In this paper we show that attachment height (high vs. low attachment) of a modifier to a complex noun phrase (CNP; e.g., "the servant of the actress"), can be primed between dissimilar syntactic structures. In a sentence completion experiment, we found that the attachment height of a prepositional phrase (PP) in the prime sentence primed the attachment height of a relative clause (RC) in the target sentence. This cross-structural priming effect cannot be explained in terms of the priming of specific phrase-structure rules or even sequences of specific phrase-structure rules (Scheepers, 2003), because the attachment of a PP to a CNP is generated by a different phrase-structure rule than the attachment of an RC. However, the present data suggest that the location at which the RC is attached to the CNP is mentally represented, independent of the specific phrase-structure rule that is attached, or by extension, that the abstract hierarchical configuration of the full CNP and the attached RC is represented (Desmet & Declercq, 2006). This is the first demonstration of a cross-structural priming effect that cannot be captured by phrase-structure rules.

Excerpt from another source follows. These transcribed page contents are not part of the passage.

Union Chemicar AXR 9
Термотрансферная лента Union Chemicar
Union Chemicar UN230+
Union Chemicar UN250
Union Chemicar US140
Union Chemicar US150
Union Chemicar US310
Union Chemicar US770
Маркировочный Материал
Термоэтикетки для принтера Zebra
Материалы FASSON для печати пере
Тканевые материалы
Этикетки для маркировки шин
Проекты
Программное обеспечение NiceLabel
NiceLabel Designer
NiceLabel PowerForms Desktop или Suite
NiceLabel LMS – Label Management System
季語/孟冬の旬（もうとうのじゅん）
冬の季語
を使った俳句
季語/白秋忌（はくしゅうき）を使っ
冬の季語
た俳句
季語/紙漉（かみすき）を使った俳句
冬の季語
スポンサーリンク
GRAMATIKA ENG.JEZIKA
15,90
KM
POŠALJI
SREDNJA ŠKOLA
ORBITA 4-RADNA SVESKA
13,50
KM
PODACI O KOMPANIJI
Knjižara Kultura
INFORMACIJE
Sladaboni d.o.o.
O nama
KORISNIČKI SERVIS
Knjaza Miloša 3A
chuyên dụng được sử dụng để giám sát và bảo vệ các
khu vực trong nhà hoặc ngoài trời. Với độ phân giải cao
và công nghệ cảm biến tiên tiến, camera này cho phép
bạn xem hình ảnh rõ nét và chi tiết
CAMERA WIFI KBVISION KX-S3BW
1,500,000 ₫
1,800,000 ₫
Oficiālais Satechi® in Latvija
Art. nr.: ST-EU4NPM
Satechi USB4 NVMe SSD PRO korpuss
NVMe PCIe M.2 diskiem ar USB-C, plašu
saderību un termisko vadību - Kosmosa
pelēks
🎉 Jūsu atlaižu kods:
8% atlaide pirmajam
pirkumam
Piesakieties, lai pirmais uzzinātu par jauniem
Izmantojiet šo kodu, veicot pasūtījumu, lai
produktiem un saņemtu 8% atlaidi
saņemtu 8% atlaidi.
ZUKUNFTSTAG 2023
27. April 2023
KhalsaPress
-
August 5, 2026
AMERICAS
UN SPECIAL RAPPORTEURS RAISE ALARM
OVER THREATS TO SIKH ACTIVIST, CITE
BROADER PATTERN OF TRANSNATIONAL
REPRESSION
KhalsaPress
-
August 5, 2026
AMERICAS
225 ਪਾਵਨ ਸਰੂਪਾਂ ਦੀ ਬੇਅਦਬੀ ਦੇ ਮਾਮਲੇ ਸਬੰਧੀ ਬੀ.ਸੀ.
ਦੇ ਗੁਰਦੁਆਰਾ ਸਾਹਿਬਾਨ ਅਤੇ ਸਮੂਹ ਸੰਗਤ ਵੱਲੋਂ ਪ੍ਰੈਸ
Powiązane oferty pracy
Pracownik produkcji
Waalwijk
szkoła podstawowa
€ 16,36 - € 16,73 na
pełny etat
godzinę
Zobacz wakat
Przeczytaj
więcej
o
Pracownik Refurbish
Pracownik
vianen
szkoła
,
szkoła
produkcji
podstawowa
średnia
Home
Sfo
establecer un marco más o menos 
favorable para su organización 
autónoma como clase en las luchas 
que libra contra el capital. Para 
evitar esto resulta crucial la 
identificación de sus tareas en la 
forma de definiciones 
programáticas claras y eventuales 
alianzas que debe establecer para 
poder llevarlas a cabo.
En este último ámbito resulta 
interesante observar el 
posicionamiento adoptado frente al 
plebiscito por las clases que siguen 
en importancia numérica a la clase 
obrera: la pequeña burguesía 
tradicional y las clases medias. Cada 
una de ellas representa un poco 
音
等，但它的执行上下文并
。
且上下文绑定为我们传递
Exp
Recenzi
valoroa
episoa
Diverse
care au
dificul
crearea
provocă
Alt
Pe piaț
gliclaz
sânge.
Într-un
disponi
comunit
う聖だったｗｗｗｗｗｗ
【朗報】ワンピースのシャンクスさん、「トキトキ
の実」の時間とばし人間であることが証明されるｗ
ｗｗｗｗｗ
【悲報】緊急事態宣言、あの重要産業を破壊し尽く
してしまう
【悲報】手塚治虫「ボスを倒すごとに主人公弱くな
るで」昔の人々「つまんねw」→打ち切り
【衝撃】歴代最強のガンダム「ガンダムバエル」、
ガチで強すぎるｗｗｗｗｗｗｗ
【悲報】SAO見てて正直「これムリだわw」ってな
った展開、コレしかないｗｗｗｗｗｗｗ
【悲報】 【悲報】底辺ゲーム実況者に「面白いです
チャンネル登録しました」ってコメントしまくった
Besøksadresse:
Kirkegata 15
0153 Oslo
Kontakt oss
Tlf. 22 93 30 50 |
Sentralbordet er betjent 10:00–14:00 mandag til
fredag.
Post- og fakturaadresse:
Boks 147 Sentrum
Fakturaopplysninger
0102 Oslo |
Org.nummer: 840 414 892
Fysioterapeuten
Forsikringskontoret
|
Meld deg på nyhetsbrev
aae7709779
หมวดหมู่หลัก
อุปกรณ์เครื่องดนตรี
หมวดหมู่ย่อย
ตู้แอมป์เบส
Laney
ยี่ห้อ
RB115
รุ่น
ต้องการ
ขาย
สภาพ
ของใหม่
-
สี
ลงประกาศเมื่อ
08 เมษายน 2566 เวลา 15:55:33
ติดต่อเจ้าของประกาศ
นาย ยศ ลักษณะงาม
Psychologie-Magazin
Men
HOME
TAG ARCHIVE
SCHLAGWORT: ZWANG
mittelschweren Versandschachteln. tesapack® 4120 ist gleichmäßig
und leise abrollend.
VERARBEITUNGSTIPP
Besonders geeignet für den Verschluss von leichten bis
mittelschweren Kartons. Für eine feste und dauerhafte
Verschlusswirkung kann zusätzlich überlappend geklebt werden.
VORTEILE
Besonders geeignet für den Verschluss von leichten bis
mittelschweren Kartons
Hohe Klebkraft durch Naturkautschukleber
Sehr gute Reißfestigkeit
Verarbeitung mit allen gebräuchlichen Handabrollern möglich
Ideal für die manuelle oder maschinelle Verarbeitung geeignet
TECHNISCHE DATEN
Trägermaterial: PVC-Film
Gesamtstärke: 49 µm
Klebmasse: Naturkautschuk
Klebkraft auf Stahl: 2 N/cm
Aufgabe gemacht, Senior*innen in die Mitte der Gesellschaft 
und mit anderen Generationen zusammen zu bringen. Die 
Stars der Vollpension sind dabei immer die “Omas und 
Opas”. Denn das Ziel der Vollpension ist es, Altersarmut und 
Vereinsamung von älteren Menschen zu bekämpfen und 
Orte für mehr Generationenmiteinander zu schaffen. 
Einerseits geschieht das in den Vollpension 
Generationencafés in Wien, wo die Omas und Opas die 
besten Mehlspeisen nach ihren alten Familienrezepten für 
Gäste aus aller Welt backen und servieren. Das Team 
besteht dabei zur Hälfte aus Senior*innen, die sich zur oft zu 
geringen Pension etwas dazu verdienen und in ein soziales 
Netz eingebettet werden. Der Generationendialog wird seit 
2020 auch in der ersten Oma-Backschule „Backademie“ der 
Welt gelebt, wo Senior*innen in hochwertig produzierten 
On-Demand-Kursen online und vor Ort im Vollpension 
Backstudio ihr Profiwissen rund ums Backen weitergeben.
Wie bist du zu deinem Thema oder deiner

在本文中,我们表明修饰语与复杂名词短语(如“女演员的仆人”)的附着高度(高附着与低附着)可在不同的句法结构之间被启动。在一个句子完成实验中,我们发现启动句中介词短语(PP)的附着高度启动了目标句中关系从句(RC)的附着高度。这种跨结构启动效应无法用特定短语结构规则甚至特定短语结构规则序列的启动来解释(谢泼斯,2003),因为PP附着到CNP是由与RC附着不同的短语结构规则生成的。然而,目前的数据表明,RC附着到CNP的位置在心理上是有表征的,独立于所附着的特定短语结构规则,或者更广泛地说,完整CNP和附着RC的抽象层次结构是有表征的(德梅特和德克莱尔克,2006)。这是首次证明一种无法用短语结构规则捕捉的跨结构启动效应。